### WHAT TO DO
The answer must be every line from the listing that holds the string "Genova".

### GIVEN RECORDS
● ● ● ● ● ● ●

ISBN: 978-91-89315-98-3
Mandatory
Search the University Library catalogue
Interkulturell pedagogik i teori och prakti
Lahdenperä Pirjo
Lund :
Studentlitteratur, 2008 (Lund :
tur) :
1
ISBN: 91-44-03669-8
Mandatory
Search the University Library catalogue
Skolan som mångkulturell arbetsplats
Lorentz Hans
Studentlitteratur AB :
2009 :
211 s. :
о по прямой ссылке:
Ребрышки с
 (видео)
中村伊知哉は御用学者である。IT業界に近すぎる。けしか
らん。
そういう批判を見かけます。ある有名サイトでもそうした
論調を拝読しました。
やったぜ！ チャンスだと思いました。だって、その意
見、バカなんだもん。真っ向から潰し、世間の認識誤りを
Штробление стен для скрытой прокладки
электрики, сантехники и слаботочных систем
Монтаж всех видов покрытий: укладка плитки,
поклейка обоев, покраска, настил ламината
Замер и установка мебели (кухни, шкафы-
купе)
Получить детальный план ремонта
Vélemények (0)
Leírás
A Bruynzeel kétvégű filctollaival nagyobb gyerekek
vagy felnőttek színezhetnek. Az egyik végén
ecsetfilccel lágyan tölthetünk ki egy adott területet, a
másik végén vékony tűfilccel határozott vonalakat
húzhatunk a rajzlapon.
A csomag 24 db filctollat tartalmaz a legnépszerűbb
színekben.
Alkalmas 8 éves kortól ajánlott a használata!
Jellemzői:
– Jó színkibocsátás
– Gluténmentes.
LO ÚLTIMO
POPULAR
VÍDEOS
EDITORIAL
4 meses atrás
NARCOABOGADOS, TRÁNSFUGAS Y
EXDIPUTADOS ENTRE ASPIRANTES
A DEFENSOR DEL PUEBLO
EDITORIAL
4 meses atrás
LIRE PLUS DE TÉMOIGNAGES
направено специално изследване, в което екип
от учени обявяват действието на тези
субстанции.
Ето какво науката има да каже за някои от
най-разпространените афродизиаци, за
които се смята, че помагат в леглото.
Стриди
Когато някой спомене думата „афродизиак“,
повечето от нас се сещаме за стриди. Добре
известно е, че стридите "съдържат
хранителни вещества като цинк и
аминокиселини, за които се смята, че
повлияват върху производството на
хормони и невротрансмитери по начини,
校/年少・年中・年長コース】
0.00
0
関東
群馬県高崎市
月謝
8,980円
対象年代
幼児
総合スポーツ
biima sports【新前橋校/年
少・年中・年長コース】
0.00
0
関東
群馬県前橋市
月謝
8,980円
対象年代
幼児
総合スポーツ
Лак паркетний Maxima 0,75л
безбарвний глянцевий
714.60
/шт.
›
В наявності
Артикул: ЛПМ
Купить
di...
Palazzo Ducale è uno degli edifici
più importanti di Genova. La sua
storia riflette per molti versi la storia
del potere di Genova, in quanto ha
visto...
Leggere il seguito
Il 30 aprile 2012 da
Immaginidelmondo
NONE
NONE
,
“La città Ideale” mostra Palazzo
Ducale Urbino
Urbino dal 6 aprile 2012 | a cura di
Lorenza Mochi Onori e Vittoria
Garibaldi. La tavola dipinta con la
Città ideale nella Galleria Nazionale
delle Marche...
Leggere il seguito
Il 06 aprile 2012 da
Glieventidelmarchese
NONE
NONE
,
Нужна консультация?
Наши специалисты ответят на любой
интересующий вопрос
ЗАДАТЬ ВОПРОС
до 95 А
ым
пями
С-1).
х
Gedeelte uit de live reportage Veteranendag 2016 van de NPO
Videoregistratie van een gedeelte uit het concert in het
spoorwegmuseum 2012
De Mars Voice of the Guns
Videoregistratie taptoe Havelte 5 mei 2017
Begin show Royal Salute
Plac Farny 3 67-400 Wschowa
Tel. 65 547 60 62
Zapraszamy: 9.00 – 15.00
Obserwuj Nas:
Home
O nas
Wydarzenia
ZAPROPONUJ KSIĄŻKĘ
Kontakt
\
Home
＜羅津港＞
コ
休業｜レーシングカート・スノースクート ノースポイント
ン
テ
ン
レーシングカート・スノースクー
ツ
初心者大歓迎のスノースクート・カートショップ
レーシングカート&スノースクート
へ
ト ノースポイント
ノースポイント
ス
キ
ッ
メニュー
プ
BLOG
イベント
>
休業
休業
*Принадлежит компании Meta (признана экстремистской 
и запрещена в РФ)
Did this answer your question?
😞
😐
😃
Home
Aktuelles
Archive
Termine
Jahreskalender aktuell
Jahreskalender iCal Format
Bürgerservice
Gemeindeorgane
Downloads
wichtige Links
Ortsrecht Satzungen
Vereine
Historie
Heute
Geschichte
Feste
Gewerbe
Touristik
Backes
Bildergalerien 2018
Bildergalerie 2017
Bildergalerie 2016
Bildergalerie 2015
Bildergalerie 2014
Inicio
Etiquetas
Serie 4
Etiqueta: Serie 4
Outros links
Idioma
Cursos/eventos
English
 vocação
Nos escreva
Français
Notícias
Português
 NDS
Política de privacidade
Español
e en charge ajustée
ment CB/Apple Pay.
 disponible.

● ● ● ● ● ● ●

### YOUR SOLUTION
più importanti di Genova. La sua
del potere di Genova, in quanto ha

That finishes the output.